- [EXERCISE DESCRIPTION]
Which lines in the data below contain the word "Semester"? Pull out every one of them, and treat a difference in capitalization as a mismatch.

- [DATA UNDER STUDY]
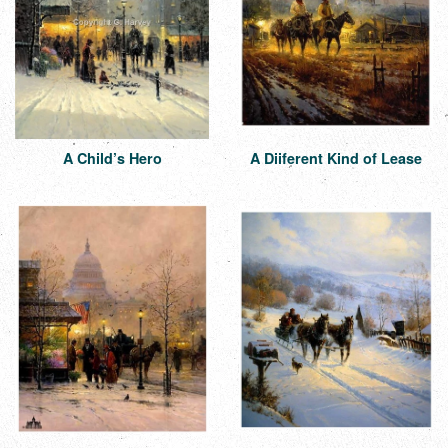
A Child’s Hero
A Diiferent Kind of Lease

...

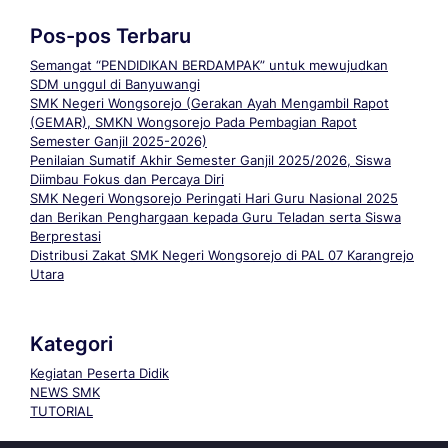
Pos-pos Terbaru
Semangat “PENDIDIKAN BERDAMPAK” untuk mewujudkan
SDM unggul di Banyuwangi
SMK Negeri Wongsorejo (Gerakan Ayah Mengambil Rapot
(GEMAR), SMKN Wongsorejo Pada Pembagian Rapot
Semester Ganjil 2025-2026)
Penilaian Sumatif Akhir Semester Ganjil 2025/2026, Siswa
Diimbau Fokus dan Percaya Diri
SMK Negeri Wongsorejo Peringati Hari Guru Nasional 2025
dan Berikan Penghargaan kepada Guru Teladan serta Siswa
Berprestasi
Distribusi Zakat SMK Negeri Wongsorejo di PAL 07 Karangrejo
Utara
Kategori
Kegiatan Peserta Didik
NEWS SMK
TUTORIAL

- [ANSWER SECTION]
Semester Ganjil 2025-2026)
Penilaian Sumatif Akhir Semester Ganjil 2025/2026, Siswa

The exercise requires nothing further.